En las zonas renovadas con frecuencia hay esquinas que reservan ingratas sorpresas para el transeúnte. A veces, estas provienen de la propia disposición del nuevo sistema de semaforización. En otros casos, jardineras u otros dispositivos han sido convertidos en obstáculos al flujo regular del caminante.

Pero los riesgos creados para los peatones no reposan en los detalles del diseño sino en una concepción espacial que tiende a la gradual aniquilación del espacio público. En el novel orden de la ciudad, los derechos de los peatones han sido supeditados al del tráfico vehicular cuando no directamente eliminados. Bancas, semáforos y jardineras sirven como ilustraciones paradójicas del paisaje resultante.

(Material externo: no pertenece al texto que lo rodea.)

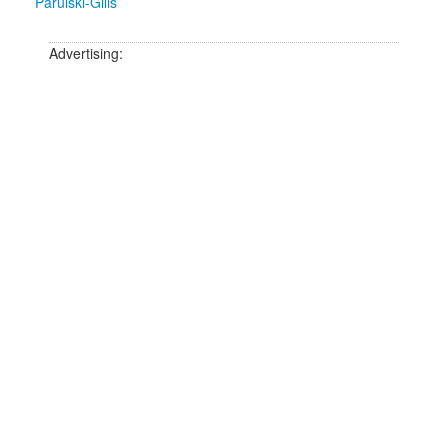
Parulski-Gilis
Advertising: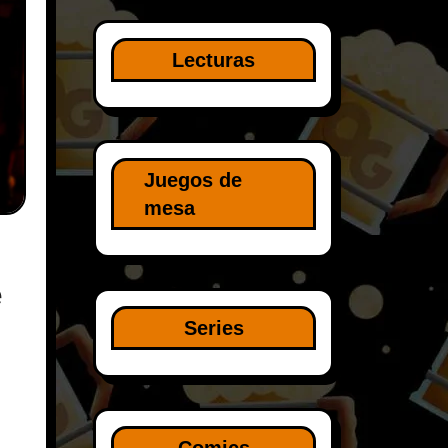
Lecturas
Juegos de
mesa
e
Series
Comics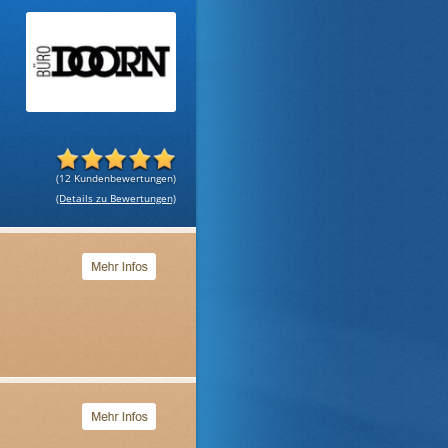
(12 Kundenbewertungen)
(Details zu Bewertungen)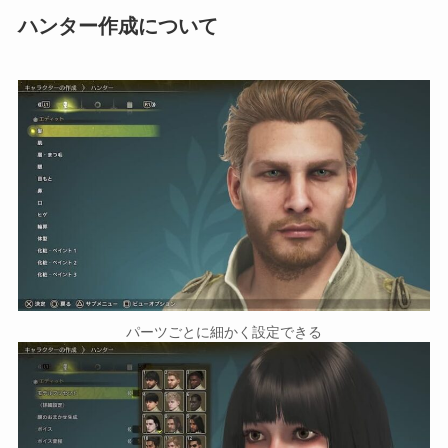
ハンター作成について
パーツごとに細かく設定できる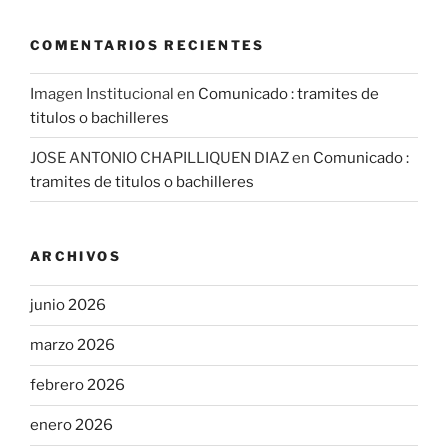
COMENTARIOS RECIENTES
Imagen Institucional
en
Comunicado : tramites de
titulos o bachilleres
JOSE ANTONIO CHAPILLIQUEN DIAZ
en
Comunicado :
tramites de titulos o bachilleres
ARCHIVOS
junio 2026
marzo 2026
febrero 2026
enero 2026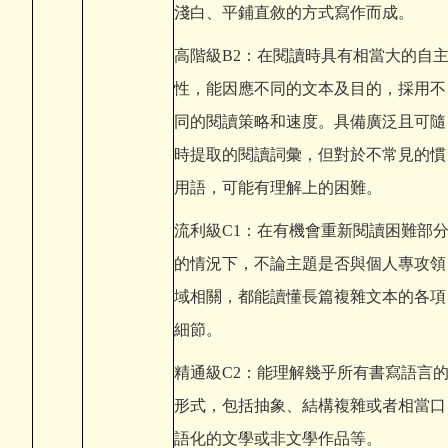
淺白、平鋪直敘的方式寫作而成。
高階級B2：在閱讀時具有相當大的自
性，能因應不同的文本及目的，採用不
同的閱讀策略和速度。具備廣泛且可隨
時提取的閱讀詞彙，但對於不常見的慣
用語，可能有理解上的困難。
流利級C1：在有機會重新閱讀困難部
的情況下，不論主題是否與個人專攻領
域相關，都能讀懂長篇複雜文本的各項
細節。
精通級C2：能理解幾乎所有書寫語言
形式，包括抽象、結構複雜或者相當口
語化的文學或非文學作品等。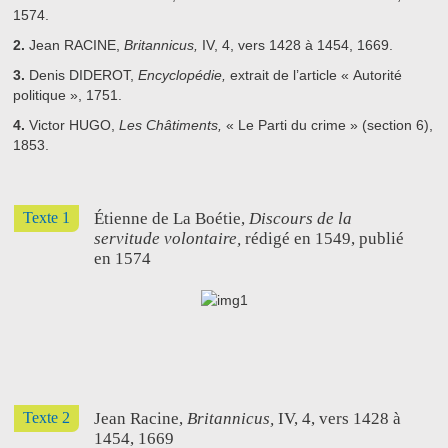
1574.
2.
Jean RACINE,
Britannicus,
IV, 4, vers 1428 à 1454, 1669.
3.
Denis DIDEROT,
Encyclopédie,
extrait de l’article « Autorité
politique », 1751.
4.
Victor HUGO,
Les Châtiments,
« Le Parti du crime » (section 6),
1853.
Texte 1
Étienne de La Boétie,
Discours de la
servitude volontaire,
rédigé en 1549, publié
en 1574
Texte 2
Jean Racine,
Britannicus,
IV, 4, vers 1428 à
1454, 1669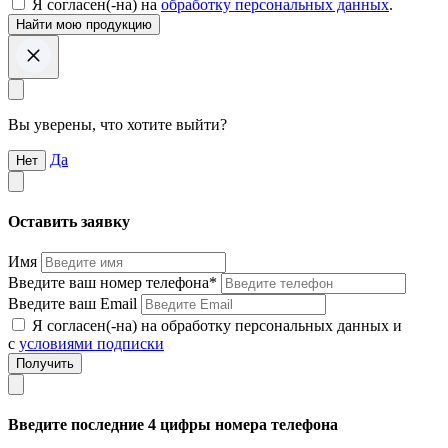
Я согласен(-на) на
обработку персональных данных
.
Вы уверены, что хотите выйти?
Да
Нет
Оставить заявку
Имя
Введите ваш номер телефона*
Введите ваш Email
Я согласен(-на) на обработку персональных данных и
с
условиями подписки
Введите последние 4 цифры номера телефона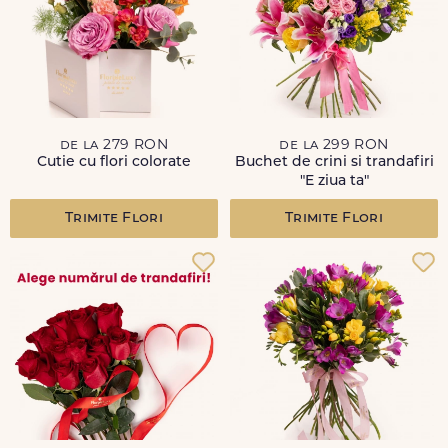
de la 279 RON
de la 299 RON
Cutie cu flori colorate
Buchet de crini si trandafiri
"E ziua ta"
Trimite Flori
Trimite Flori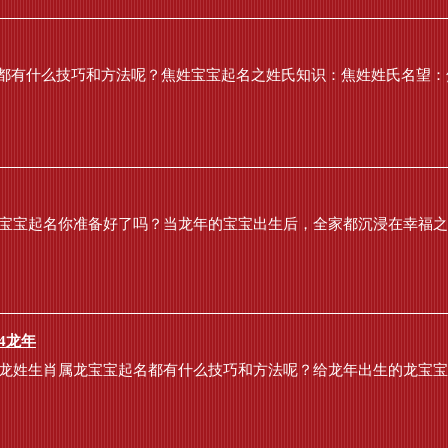
都有什么技巧和方法呢？焦姓宝宝起名之姓氏知识：焦姓姓氏名望：焦
龙宝宝起名你准备好了吗？当龙年的宝宝出生后，全家都沉浸在幸福之中
4龙年
年龙姓生肖属龙宝宝起名都有什么技巧和方法呢？给龙年出生的龙宝宝起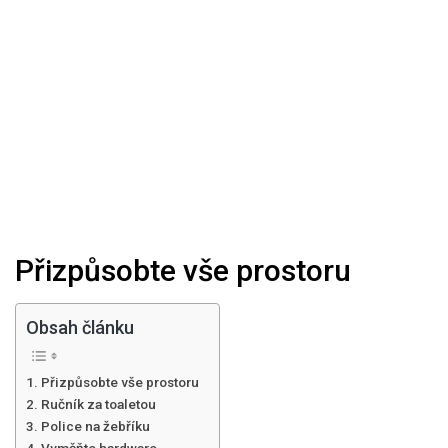
Přizpůsobte vše prostoru
Obsah článku
Přizpůsobte vše prostoru
Ručník za toaletou
Police na žebříku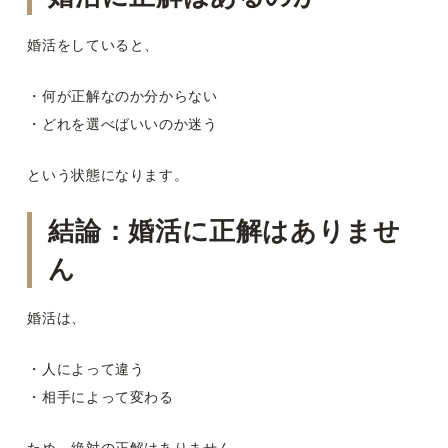
婚活をしていると、
・何が正解なのか分からない
・どれを選べばいいのか迷う
という状態になります。
結論：婚活に正解はありませ
ん
婚活は、
・人によって違う
・相手によって変わる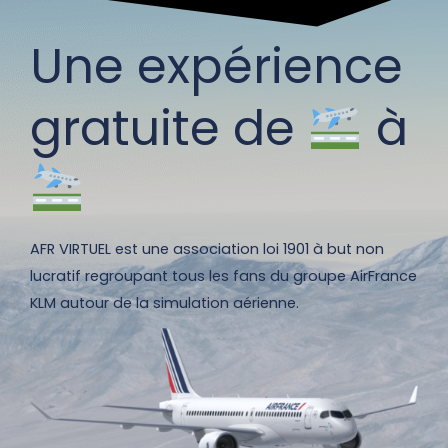
Une expérience
gratuite de
à
AFR VIRTUEL est une association loi 1901 à but non
lucratif regroupant tous les fans du groupe AirFrance
KLM autour de la simulation aérienne.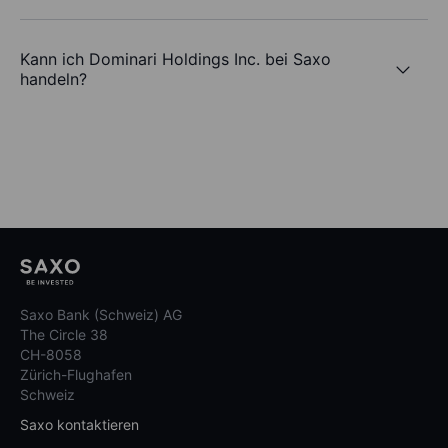
Kann ich Dominari Holdings Inc. bei Saxo
handeln?
Saxo Bank (Schweiz) AG
The Circle 38
CH-8058
Zürich-Flughafen
Schweiz
Saxo kontaktieren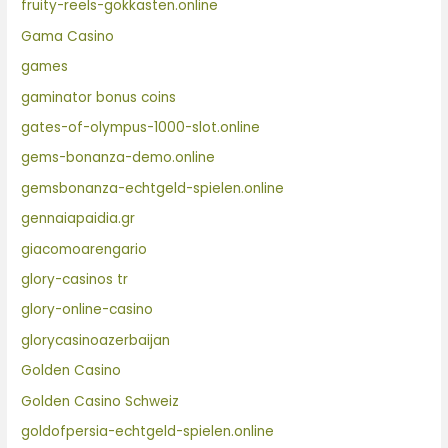
fruity-reels-gokkasten.online
Gama Casino
games
gaminator bonus coins
gates-of-olympus-1000-slot.online
gems-bonanza-demo.online
gemsbonanza-echtgeld-spielen.online
gennaiapaidia.gr
giacomoarengario
glory-casinos tr
glory-online-casino
glorycasinoazerbaijan
Golden Casino
Golden Casino Schweiz
goldofpersia-echtgeld-spielen.online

La presencia y la ausencia de bancas, por igual, llaman a preguntarse sobre la suerte de los caminantes. A lo largo del bulevar 9 de Octubre, a pocos centímetros de la vía vehicular, escasas bancas fueron instaladas para los paseantes. El potencial peligro causado por su cercanía a los autos se exacerba por el hecho de que la vereda se encuentra prácticamente al mismo nivel que la del tráfico automotriz. Por otro lado, la ausencia total de las mismas en la sección renovada de Urdesa da cuenta del patrón dominante, aquel que piensa la ciudad en términos de habitantes que caminan pero que no deben descansar –ni siquiera en las paradas de buses– para no apropiarse de sus espacios.

A pesar del gran acierto que constituye la señalética auditiva para discapacitados visuales, el sistema de semaforización, supuesto modelo de sofisticación tecnológica, de hecho radicaliza la discriminación de los peatones en muchas de las esquinas donde fue colocado. Por ejemplo, en Pedro Carbo y Aguirre, hay una en la que el caminante carece de señal alguna para orientar su proceder. Además, los semáforos están ordenados para facilitar el fluir ininterrumpido de vehículos sin crear un tiempo específico para el cruce de los transeúntes.

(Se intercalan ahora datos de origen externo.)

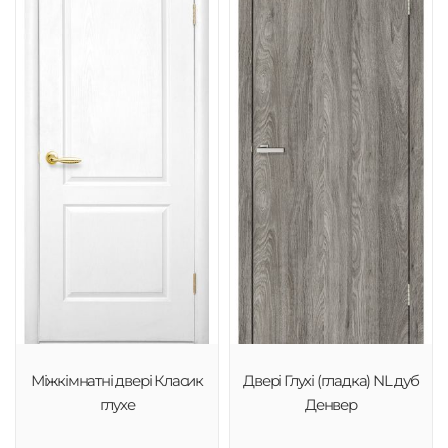
Міжкімнатні двері Класик
Двері Глухі (гладка) NL дуб
глухе
Денвер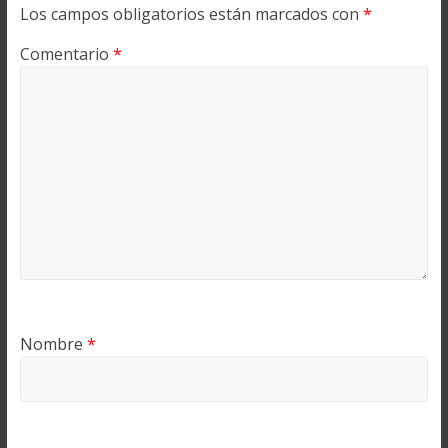
Los campos obligatorios están marcados con
*
Comentario
*
Nombre
*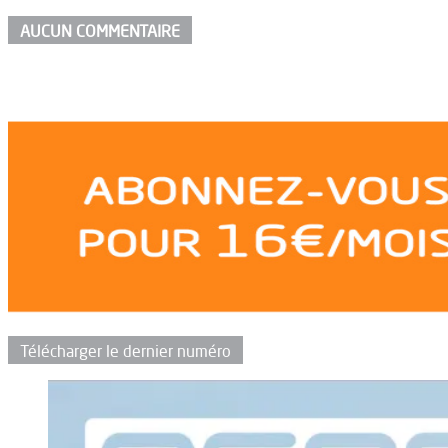
AUCUN COMMENTAIRE
Télécharger le dernier numéro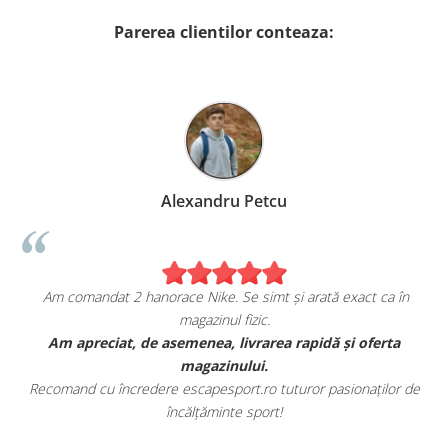
Parerea clientilor conteaza:
Alexandru Petcu
Am comandat 2 hanorace Nike. Se simt și arată exact ca în
magazinul fizic.
t
Am apreciat, de asemenea, livrarea rapidă și oferta
magazinului.
Recomand cu încredere escapesport.ro tuturor pasionaților de
încălțăminte sport!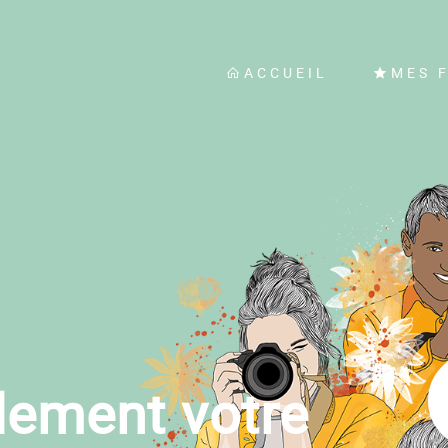
ACCUEIL
MES 
dement votre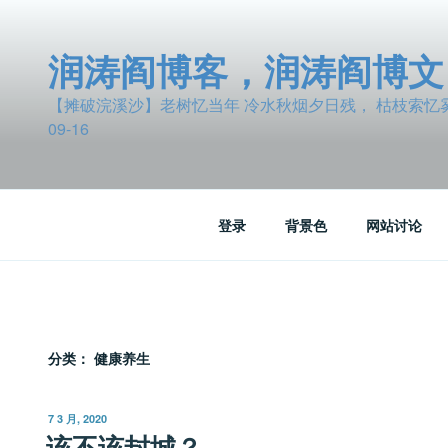
跳
至
润涛阎博客，润涛阎博文
内
容
【摊破浣溪沙】老树忆当年 冷水秋烟夕日残， 枯枝索忆雾波
09-16
登录
背景色
网站讨论
分类：
健康养生
发
7 3 月, 2020
布
该不该封城？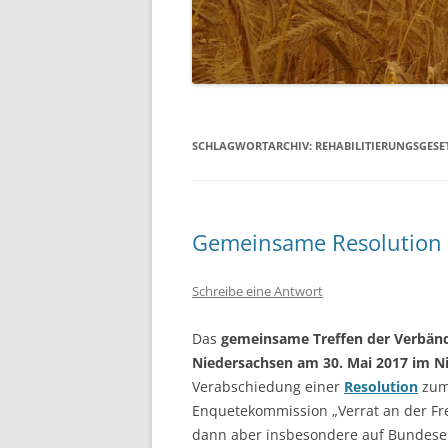
SCHLAGWORTARCHIV:
REHABILITIERUNGSGESE
Gemeinsame Resolution 
Schreibe eine Antwort
Das
gemeinsame Treffen der Verbänd
Niedersachsen am 30. Mai 2017 im N
Verabschiedung einer
Resolution
zum
Enquetekommission „Verrat an der Fre
dann aber insbesondere auf Bundese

Finalmente, la zona de paso destinada a estos últimos es señalizada de manera caprichosa, con la clásica línea de zebra interrumpida por adoquines a mitad de la vía que supondría demarcar. En tales casos, cruzar o no cruzar, ese es el dilema.

Las jardineras, tan necesitadas, han sido dispuestas como ornamentos que, muchas veces, funcionan como apéndices de proyectos que privilegian ora el diseño estético ora los intereses privados y que, al hacerlo, resultan atentatorios al flujo peatonal. Una evidencia de lo primero es la ubicada en la esquina de Pedro Carbo y 9 de Octubre, donde, al haber sido dispuesta como adorno decorativo de una pileta, elimina abruptamente la calzada por un bloque entero.

Contrariamente al propósito mínimo del reordenamiento, los paseantes se ven obligados en estos casos a caminar directamente en plena vía vehicular. Una muestra de cómo la vereda se ve supeditada a los intereses privados es la jardinera colocada frente a un comisariato en Urdesa, cuando la calzada desaparece de un momento a otro para, esta vez, demarcar el parqueadero de dicha empresa. Los ejemplos sugieren que en el Guayaquil regenerado la vida peatonal ha resultado sistemáticamente degenerada.